■ Work task: With pictures left out, set down exactly the lines from the line containing "left elbow: (552, 493)" through the last line of the data.

[Structured pose outputs]
*** Block opens ***

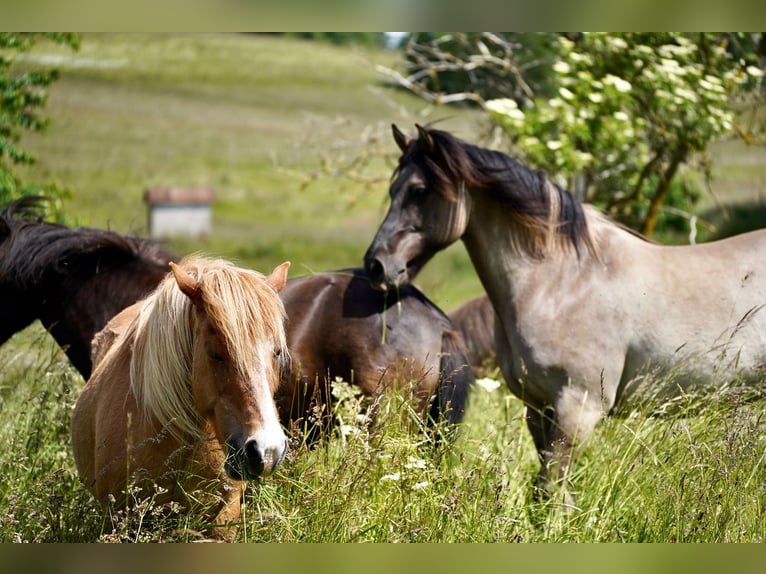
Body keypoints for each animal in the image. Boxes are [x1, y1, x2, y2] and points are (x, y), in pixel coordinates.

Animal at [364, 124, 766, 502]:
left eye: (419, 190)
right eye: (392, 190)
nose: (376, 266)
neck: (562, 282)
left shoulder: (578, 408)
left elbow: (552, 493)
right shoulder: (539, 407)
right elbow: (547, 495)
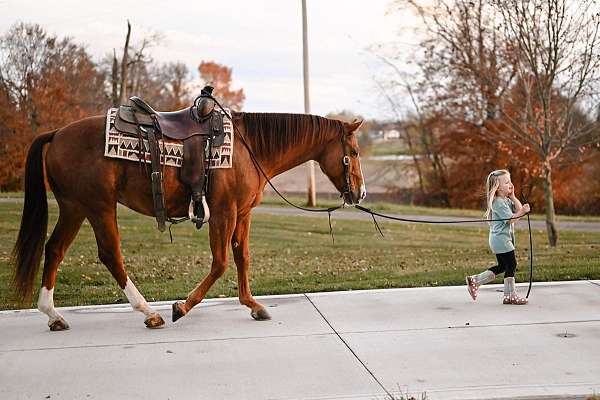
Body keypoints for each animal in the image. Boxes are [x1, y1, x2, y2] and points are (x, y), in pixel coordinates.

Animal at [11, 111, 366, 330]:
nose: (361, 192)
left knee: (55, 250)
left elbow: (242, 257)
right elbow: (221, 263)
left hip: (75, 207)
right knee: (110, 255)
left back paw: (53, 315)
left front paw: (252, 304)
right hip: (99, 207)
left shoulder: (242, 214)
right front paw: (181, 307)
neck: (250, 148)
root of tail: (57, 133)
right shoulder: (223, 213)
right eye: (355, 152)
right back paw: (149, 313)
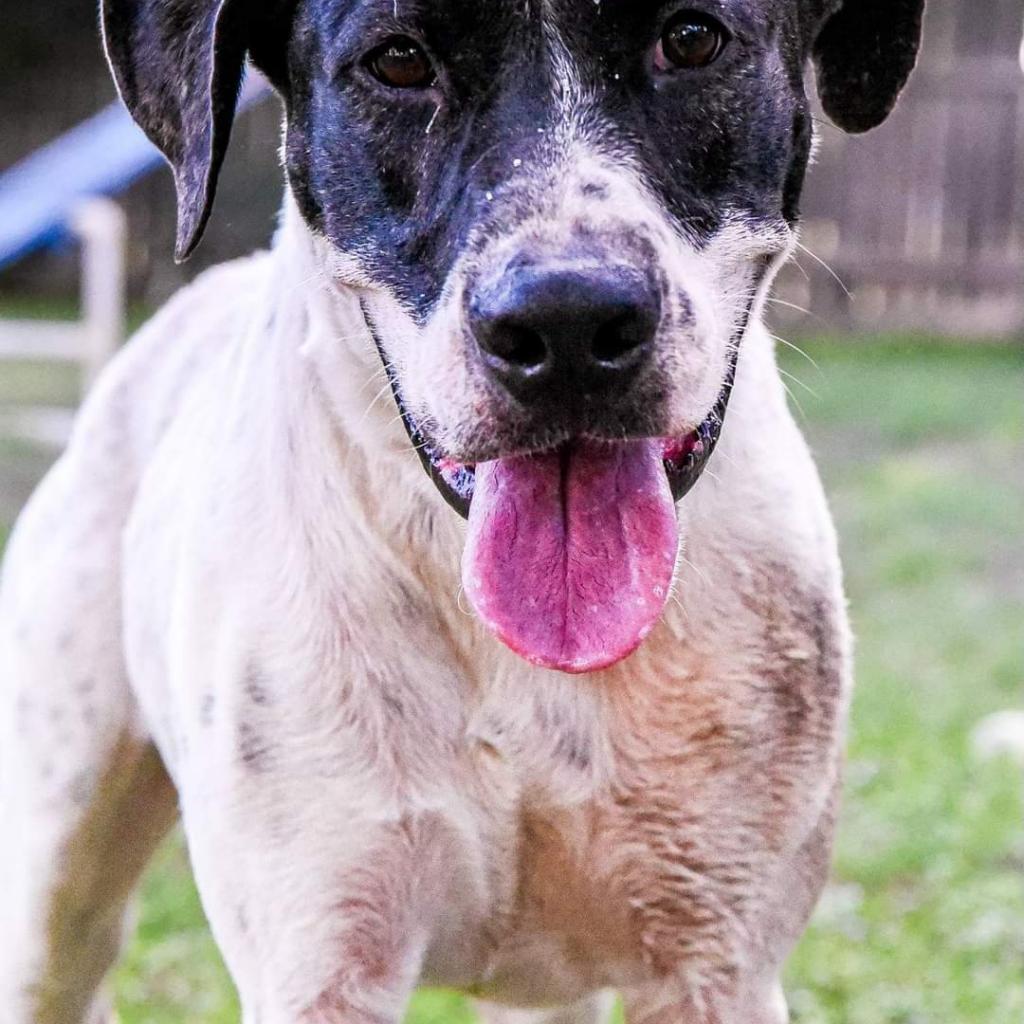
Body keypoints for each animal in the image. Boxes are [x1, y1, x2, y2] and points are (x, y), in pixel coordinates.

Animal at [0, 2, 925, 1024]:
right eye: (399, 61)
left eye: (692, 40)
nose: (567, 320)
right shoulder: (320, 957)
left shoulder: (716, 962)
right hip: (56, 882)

*** Block closes ***

■ Output for this exercise:
left elbow: (552, 493)
right shoulder: (539, 407)
right elbow: (547, 495)
Body keypoints for each animal in the image. Boxes are [x1, y1, x2, y2] and points are (x, y), in pixel coordinates.

Animal at [11, 111, 366, 330]:
nose: (361, 192)
left knee: (55, 250)
left elbow: (242, 257)
right elbow: (221, 263)
left hip: (75, 207)
right knee: (110, 255)
left back paw: (53, 315)
left front paw: (252, 304)
right hip: (99, 207)
left shoulder: (242, 214)
right front paw: (181, 307)
neck: (250, 148)
root of tail: (57, 133)
right shoulder: (223, 213)
right eye: (355, 152)
right back paw: (149, 313)
Body keypoints for each animal in the image. Boxes are [x1, y1, x2, y2] and points are (x, y), in pixel coordinates.

Animal at [0, 2, 925, 1024]:
right eye: (399, 61)
left eye: (692, 40)
nose: (567, 320)
right shoulder: (320, 957)
left shoulder: (716, 962)
right hip: (56, 882)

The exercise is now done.